Task instructions:
Copy out the material below verbatim, keeping every character and line break unchanged.

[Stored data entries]
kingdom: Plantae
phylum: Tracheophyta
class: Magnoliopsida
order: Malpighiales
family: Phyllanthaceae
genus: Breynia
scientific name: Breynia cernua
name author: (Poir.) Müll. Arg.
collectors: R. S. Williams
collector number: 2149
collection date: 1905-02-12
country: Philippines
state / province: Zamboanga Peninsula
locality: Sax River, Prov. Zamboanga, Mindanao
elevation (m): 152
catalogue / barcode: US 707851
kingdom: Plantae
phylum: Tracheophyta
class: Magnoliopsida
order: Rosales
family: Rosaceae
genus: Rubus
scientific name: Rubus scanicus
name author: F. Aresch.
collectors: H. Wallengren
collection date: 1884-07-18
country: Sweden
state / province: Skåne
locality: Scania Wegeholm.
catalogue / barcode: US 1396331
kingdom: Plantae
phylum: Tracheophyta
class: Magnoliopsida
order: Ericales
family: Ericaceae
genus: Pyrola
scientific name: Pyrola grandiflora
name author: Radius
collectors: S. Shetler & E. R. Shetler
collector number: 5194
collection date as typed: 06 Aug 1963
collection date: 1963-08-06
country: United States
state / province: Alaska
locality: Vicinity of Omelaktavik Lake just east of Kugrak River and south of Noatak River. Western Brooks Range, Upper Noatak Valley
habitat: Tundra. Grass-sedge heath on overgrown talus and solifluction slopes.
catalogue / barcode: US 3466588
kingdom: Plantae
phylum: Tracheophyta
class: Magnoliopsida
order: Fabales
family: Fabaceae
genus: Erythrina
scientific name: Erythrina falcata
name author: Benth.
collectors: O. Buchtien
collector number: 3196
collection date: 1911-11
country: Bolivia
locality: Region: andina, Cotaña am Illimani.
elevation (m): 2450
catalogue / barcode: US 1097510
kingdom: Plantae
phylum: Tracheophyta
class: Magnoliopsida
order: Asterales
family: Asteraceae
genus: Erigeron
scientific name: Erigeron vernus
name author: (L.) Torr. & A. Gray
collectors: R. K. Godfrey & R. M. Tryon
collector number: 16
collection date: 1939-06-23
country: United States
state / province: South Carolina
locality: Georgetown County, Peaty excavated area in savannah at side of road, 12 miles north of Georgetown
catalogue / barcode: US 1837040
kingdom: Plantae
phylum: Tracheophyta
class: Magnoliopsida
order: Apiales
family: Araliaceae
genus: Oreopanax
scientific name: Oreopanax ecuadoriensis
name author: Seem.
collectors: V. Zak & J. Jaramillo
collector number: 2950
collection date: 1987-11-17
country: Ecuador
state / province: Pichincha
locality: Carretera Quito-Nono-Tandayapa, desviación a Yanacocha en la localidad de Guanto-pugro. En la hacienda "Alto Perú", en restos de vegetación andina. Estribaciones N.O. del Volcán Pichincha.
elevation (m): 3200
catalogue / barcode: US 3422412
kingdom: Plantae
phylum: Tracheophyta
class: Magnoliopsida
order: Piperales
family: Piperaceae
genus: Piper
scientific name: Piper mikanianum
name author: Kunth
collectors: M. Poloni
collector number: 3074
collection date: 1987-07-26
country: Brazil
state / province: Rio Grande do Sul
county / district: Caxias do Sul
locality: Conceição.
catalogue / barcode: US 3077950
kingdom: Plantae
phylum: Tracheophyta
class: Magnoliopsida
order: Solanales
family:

Task answer:
kingdom: Plantae
phylum: Tracheophyta
class: Magnoliopsida
order: Malpighiales
family: Phyllanthaceae
genus: Breynia
scientific name: Breynia cernua
name author: (Poir.) Müll. Arg.
collectors: R. S. Williams
collector number: 2149
collection date: 1905-02-12
country: Philippines
state / province: Zamboanga Peninsula
locality: Sax River, Prov. Zamboanga, Mindanao
elevation (m): 152
catalogue / barcode: US 707851
kingdom: Plantae
phylum: Tracheophyta
class: Magnoliopsida
order: Rosales
family: Rosaceae
genus: Rubus
scientific name: Rubus scanicus
name author: F. Aresch.
collectors: H. Wallengren
collection date: 1884-07-18
country: Sweden
state / province: Skåne
locality: Scania Wegeholm.
catalogue / barcode: US 1396331
kingdom: Plantae
phylum: Tracheophyta
class: Magnoliopsida
order: Ericales
family: Ericaceae
genus: Pyrola
scientific name: Pyrola grandiflora
name author: Radius
collectors: S. Shetler & E. R. Shetler
collector number: 5194
collection date as typed: 06 Aug 1963
collection date: 1963-08-06
country: United States
state / province: Alaska
locality: Vicinity of Omelaktavik Lake just east of Kugrak River and south of Noatak River. Western Brooks Range, Upper Noatak Valley
habitat: Tundra. Grass-sedge heath on overgrown talus and solifluction slopes.
catalogue / barcode: US 3466588
kingdom: Plantae
phylum: Tracheophyta
class: Magnoliopsida
order: Fabales
family: Fabaceae
genus: Erythrina
scientific name: Erythrina falcata
name author: Benth.
collectors: O. Buchtien
collector number: 3196
collection date: 1911-11
country: Bolivia
locality: Region: andina, Cotaña am Illimani.
elevation (m): 2450
catalogue / barcode: US 1097510
kingdom: Plantae
phylum: Tracheophyta
class: Magnoliopsida
order: Asterales
family: Asteraceae
genus: Erigeron
scientific name: Erigeron vernus
name author: (L.) Torr. & A. Gray
collectors: R. K. Godfrey & R. M. Tryon
collector number: 16
collection date: 1939-06-23
country: United States
state / province: South Carolina
locality: Georgetown County, Peaty excavated area in savannah at side of road, 12 miles north of Georgetown
catalogue / barcode: US 1837040
kingdom: Plantae
phylum: Tracheophyta
class: Magnoliopsida
order: Apiales
family: Araliaceae
genus: Oreopanax
scientific name: Oreopanax ecuadoriensis
name author: Seem.
collectors: V. Zak & J. Jaramillo
collector number: 2950
collection date: 1987-11-17
country: Ecuador
state / province: Pichincha
locality: Carretera Quito-Nono-Tandayapa, desviación a Yanacocha en la localidad de Guanto-pugro. En la hacienda "Alto Perú", en restos de vegetación andina. Estribaciones N.O. del Volcán Pichincha.
elevation (m): 3200
catalogue / barcode: US 3422412
kingdom: Plantae
phylum: Tracheophyta
class: Magnoliopsida
order: Piperales
family: Piperaceae
genus: Piper
scientific name: Piper mikanianum
name author: Kunth
collectors: M. Poloni
collector number: 3074
collection date: 1987-07-26
country: Brazil
state / province: Rio Grande do Sul
county / district: Caxias do Sul
locality: Conceição.
catalogue / barcode: US 3077950
kingdom: Plantae
phylum: Tracheophyta
class: Magnoliopsida
order: Solanales
family:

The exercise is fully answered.